O Jornal Nacional até tem tentado mudar, colocando a turma mais despojada, como a internet tem vendido o jornalismo, entre outras iniciativas. Mas mudar a fachada não altera o produto. Sempre fui um apaixonado por Umberto Eco, muito mais pelas suas contribuições no campo da comunicação e da ciência. Pelo jeito, a editoria do JN também gostava dele. Afinal, dedicar uma parte considerável do principal telejornal do país para o seu falecimento é ignorar que, provavelmente, 90% da sua audiência o desconhece e que sua vida e morte pouco interessa. Esse é só um exemplo, pois personalidades ainda mais desconhecidas costumam aparecer no obituário da Globo. Entenda-se, não é exclusivo da Globo, mas o JN serve como o ícone que representa a maioria..

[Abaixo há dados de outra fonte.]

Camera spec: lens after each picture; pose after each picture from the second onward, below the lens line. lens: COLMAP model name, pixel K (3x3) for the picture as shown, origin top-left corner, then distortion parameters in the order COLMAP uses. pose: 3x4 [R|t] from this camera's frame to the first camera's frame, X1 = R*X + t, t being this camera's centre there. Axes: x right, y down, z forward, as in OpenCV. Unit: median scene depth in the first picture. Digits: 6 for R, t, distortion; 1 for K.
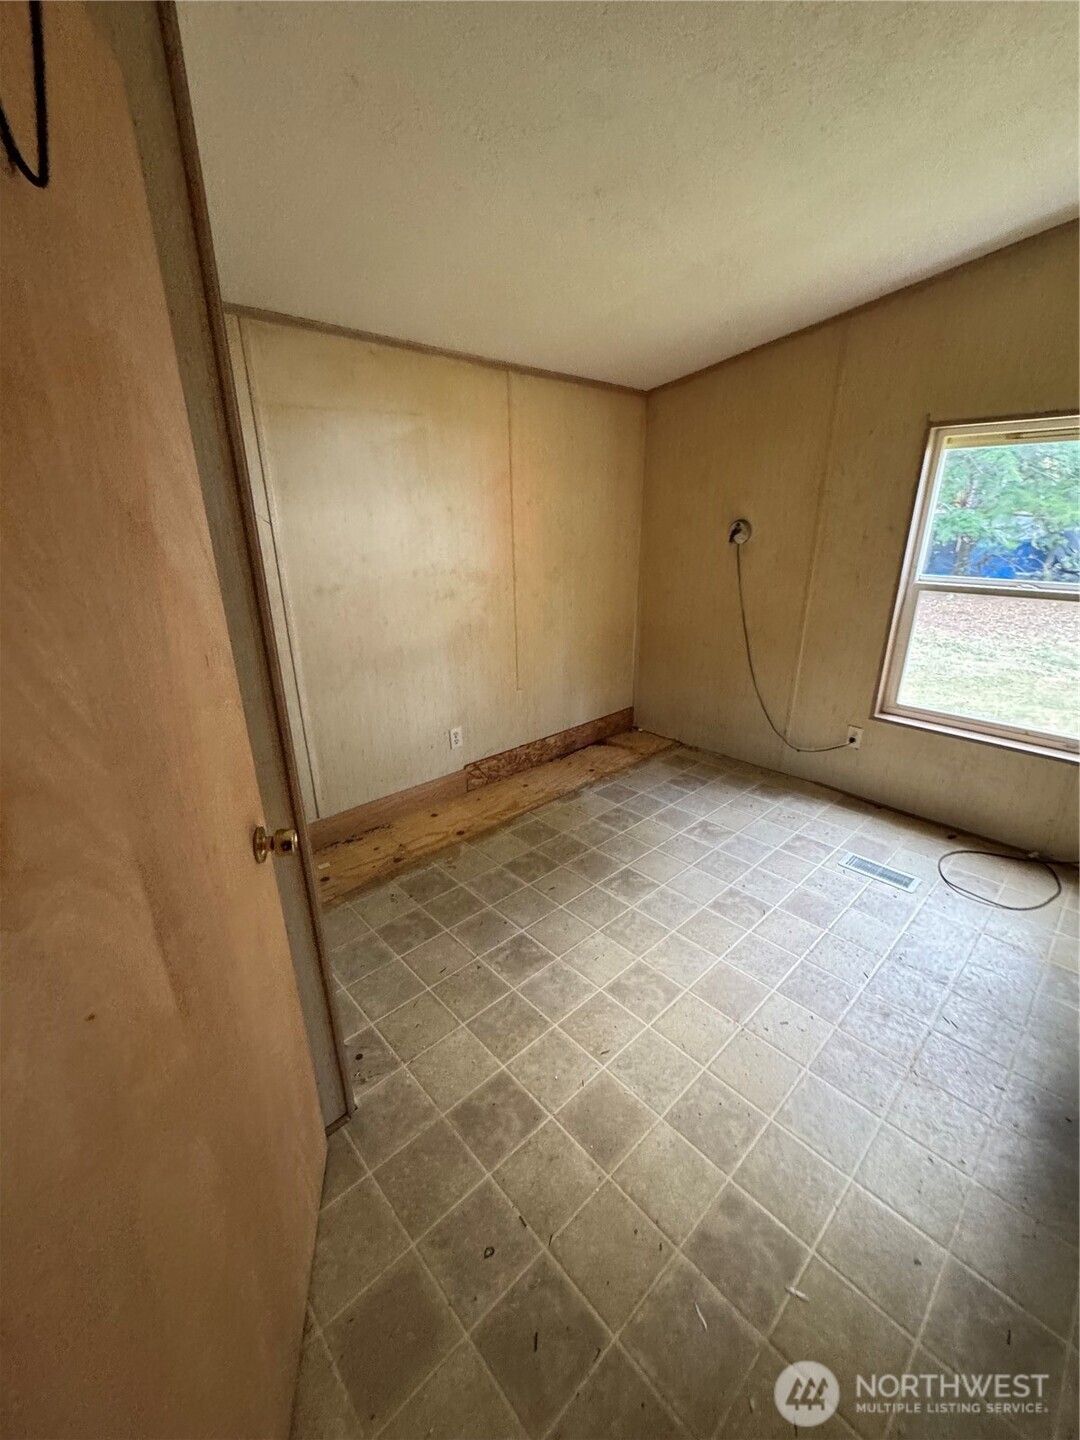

E aí também tem as belas reportagens dos novaiorquinos se divertindo na neve! Gostaria até de fazer uma piada, mas temo ser um desrespeito à audiência majoritária que anda pensando em como pagar pelos suscetíveis aumentos de ônibus (alguns para ir e vir de Nova York, um bairro da periferia de BH) e, se sobrar algum, comprar um ventilador em 12 prestações.

Às vezes, a escolha das matérias me parece ser feita por um clube de amigos, tipo mostrar o quanto os editores são sofisticados. Aí fica difícil manter mesmo a audiência quando ela pode simplesmente desligar o aparelho e checar como andam as coisas no seu mundo real, pelo celular comprado em prestações suaves.